I've been struggling with it a lot recently. There are so many talented people in this industry. It's easy to look at every single one as competition, but the fact is, they're not! Each has their own specific style, and does things their own specific way. This reflection led me to reminiscing about my art school days, which brought to mind a comment one of my classmates made during a critique during our photo history class. For al that I am loud and brash and love bright colors, there's a lot of the pictorialists in my photos. For example, this one:
Or this one here:
(Both were shot on 4x5 film with a self built pinhole camera and printed in the darkroom)
Pictorialism? What is that? Way back in the dawn of photography, photos were made on heavyweight art paper. The emulsions (the light sensitive solution) were painted on by had or coated with a glass rod. As film was developed, toward the end of the 19th century, photographers started constructing images. Some were simply exploring light and dark (or chiaroscuro), some created fanciful scenes, others simply explored the human body and the world around them. The one unifying factor is the soft, dream-like effect of these images.
Some of the most famous artists of the 20th century actually began as pictorialists. Ansel Adams, Imogen Cunningham, Edward Steichen and Edward Weston all have their roots in it. They moved on to other styles and other work, as artists do, but you can still see the hints of it here and there in their work.
Here's one of Imogen Cunningham's (who happens to be one of my favorite photographers ever!):
What does that have to do with modern photography? We all use digital, right? Well, the thing is, the camera is just a tool. No matter whether you're using film or digital, the fact is , we all see the world in a unique way. One of the ways I've always seen the world is a bit dreamy, sometimes dreary, sometimes so bright and colorful it hurts your eyes. No matter how I try, those razor sharp edges just never seem to happen. I always err toward capturing it as I see it as opposed to what my camera sees.

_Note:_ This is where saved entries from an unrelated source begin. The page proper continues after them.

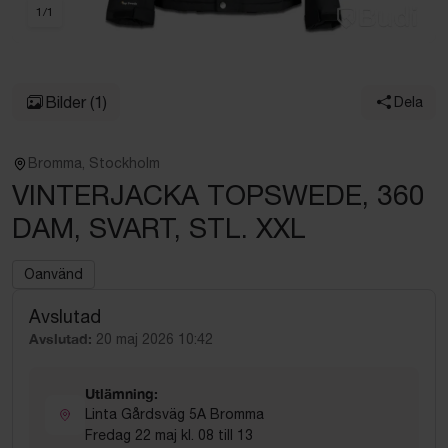
1
/
1
Bilder
(1)
Dela
Bromma, Stockholm
VINTERJACKA TOPSWEDE, 360
DAM, SVART, STL. XXL
Oanvänd
Avslutad
Avslutad:
20 maj 2026 10:42
Utlämning:
Linta Gårdsväg 5A Bromma
Fredag 22 maj kl. 08 till 13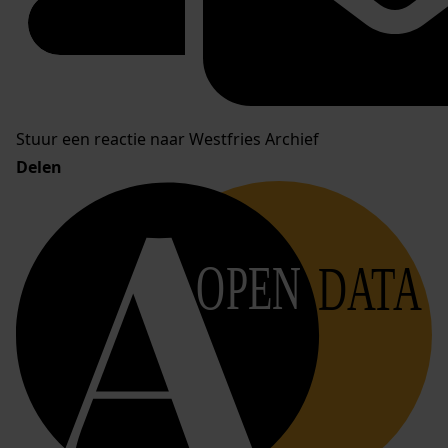
Stuur een reactie naar Westfries Archief
Delen
OPEN
DATA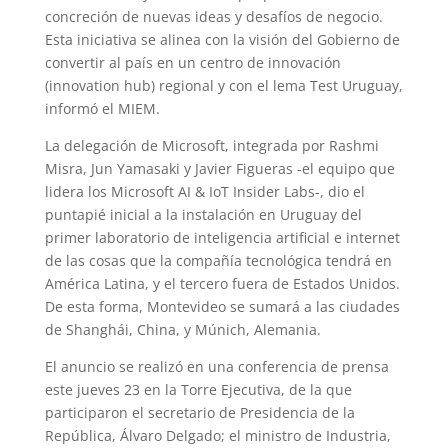
concreción de nuevas ideas y desafíos de negocio.
Esta iniciativa se alinea con la visión del Gobierno de
convertir al país en un centro de innovación
(innovation hub) regional y con el lema Test Uruguay,
informó el MIEM.
La delegación de Microsoft, integrada por Rashmi
Misra, Jun Yamasaki y Javier Figueras -el equipo que
lidera los Microsoft AI & IoT Insider Labs-, dio el
puntapié inicial a la instalación en Uruguay del
primer laboratorio de inteligencia artificial e internet
de las cosas que la compañía tecnológica tendrá en
América Latina, y el tercero fuera de Estados Unidos.
De esta forma, Montevideo se sumará a las ciudades
de Shanghái, China, y Múnich, Alemania.
El anuncio se realizó en una conferencia de prensa
este jueves 23 en la Torre Ejecutiva, de la que
participaron el secretario de Presidencia de la
República, Álvaro Delgado; el ministro de Industria,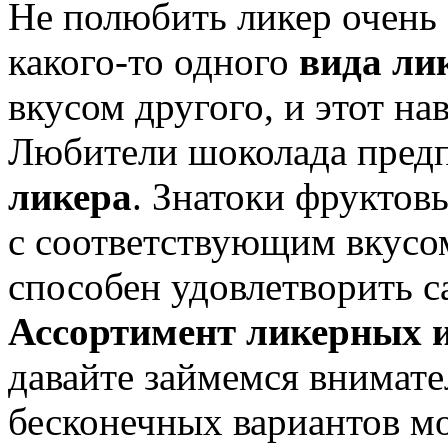
Не полюбить ликер очень 
какого-то одного
вида ли
вкусом другого, и этот на
Любители шоколада пред
ликера
. Знатоки фруктов
с соответствующим вкусом
способен удовлетворить 
Ассортимент ликерных 
давайте займемся внимат
бесконечных вариантов м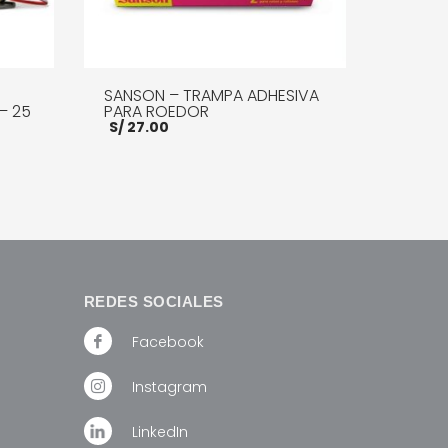
SANSON – TRAMPA ADHESIVA
– 25
PARA ROEDOR
S/
27.00
AÑADIR AL CARRITO
MORE INFO
E INFO
REDES SOCIALES
Facebook
Instagram
LinkedIn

My camera has always been an extension of my hand, eyes and brain, with certain settings always coming to the fore. Pictorialism isn't about documenting exactly what's out there, it's about creating an image. It's about intention. It's about feeling and daydreaming and all sorts of wonderful things. I like the feel of it, the idea that instad of spot on everything, I'm allowed to ignore a few things and go with my gut.
This summer I'll be exploring my beloved film world a bit more. Right now I have no darkroom, no enlarger, just a basement and some knowledge on non-silver, contact printing techniques. This summer I'm going to attempt to capture my inner pictorialist.
This is the first in a series of short articles I'll be posting on photo history.